### Data for analysis
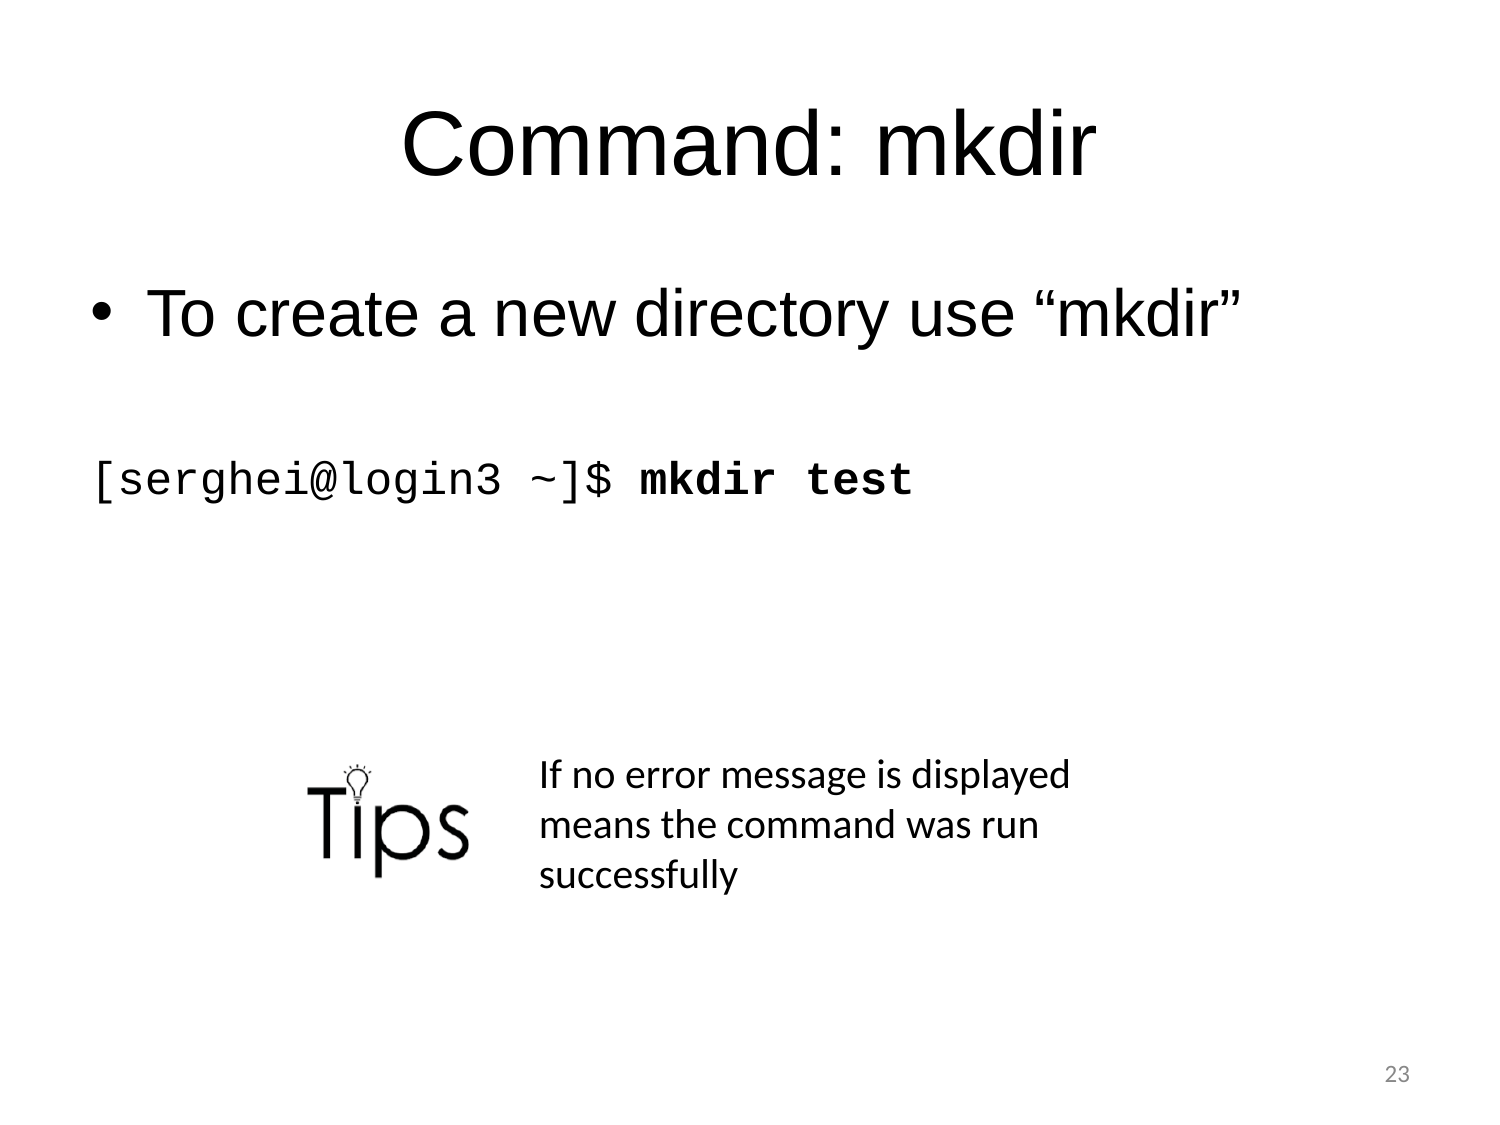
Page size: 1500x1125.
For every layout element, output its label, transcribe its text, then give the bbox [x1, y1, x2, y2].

picture [277, 738, 482, 906]
title Command: mkdir [75, 45, 1425, 233]
slide_number 23 [1074, 1042, 1425, 1103]
text_box [serghei@login3 ~]$ mkdir test [74, 441, 1379, 512]
text_box If no error message is displayed means the command was run successfully [524, 739, 1117, 906]
list To create a new directory use “mkdir” [75, 262, 1425, 1005]
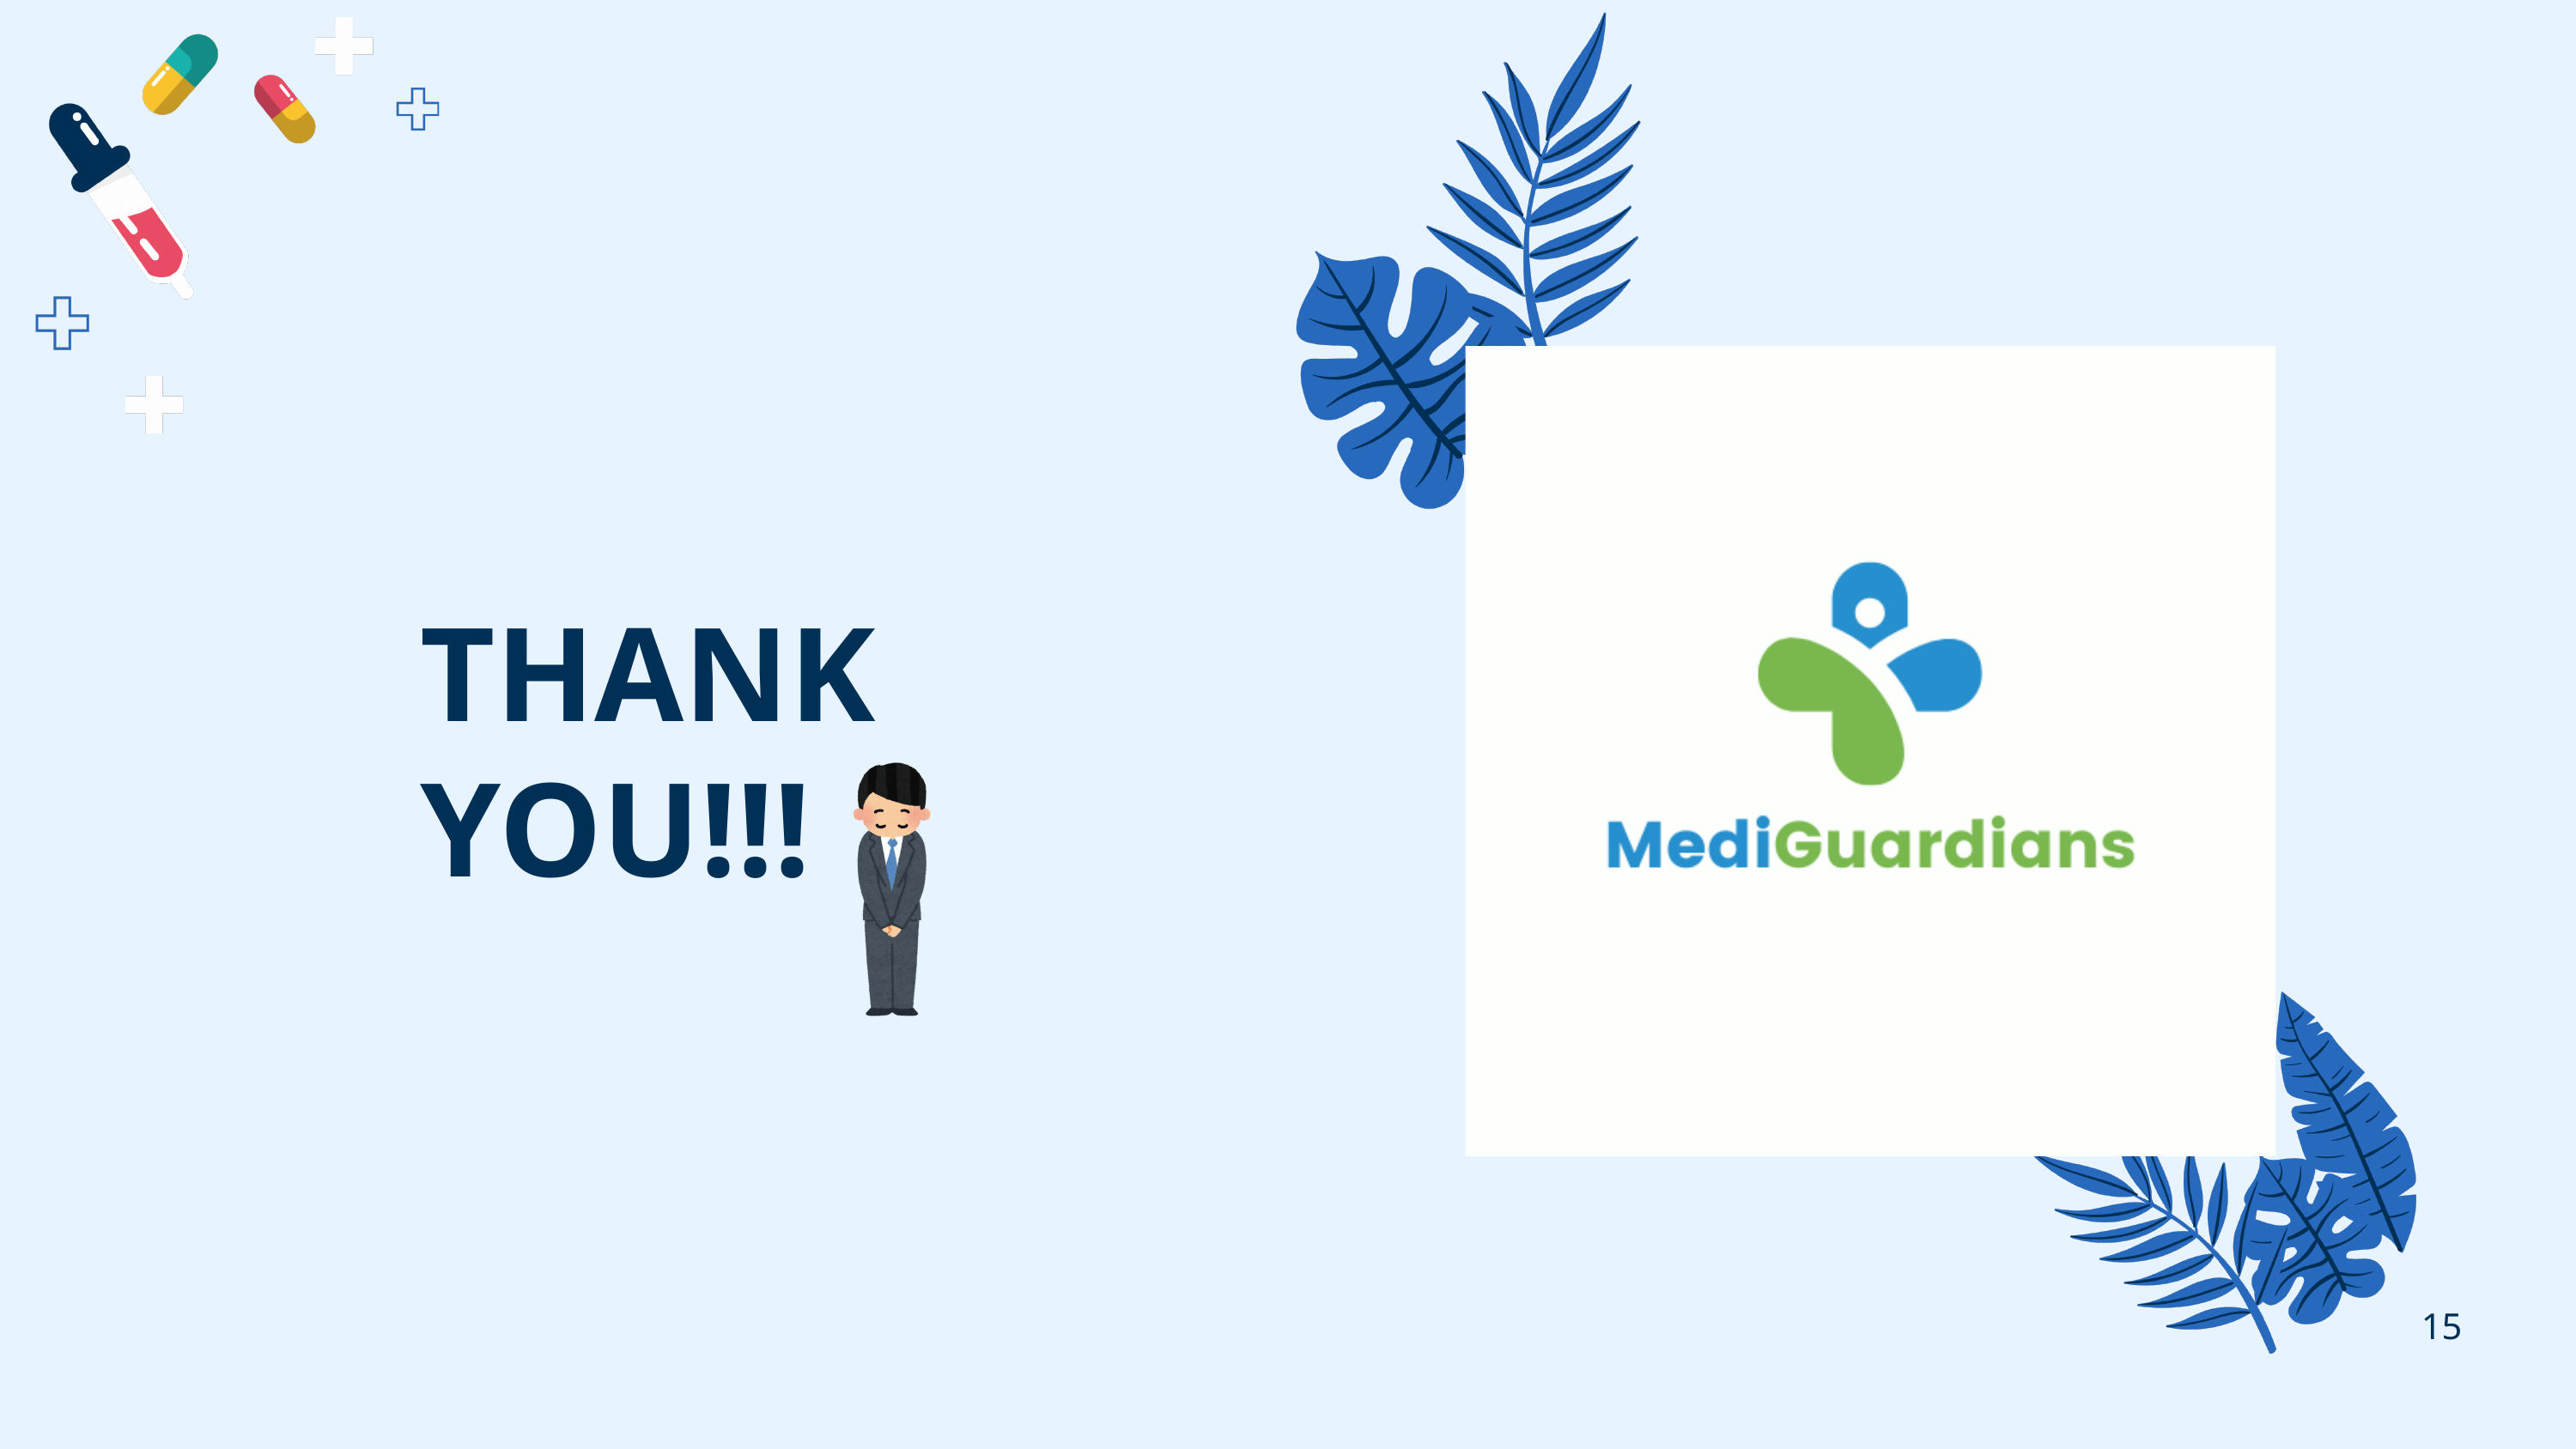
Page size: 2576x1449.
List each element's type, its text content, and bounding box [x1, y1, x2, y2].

text_box [35, 17, 440, 433]
text_box [1465, 346, 2276, 1156]
text_box [853, 903, 931, 1016]
text_box [2028, 991, 2454, 1400]
text_box THANK YOU!!! [420, 591, 1103, 903]
text_box 15 [2421, 1296, 2463, 1348]
text_box [1275, 8, 1754, 521]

### Activity
Scan the records above for the string "size", then select every line that holds it.

### Solution for this task
Page size: 1500x1125.
Page size: 2576x1449.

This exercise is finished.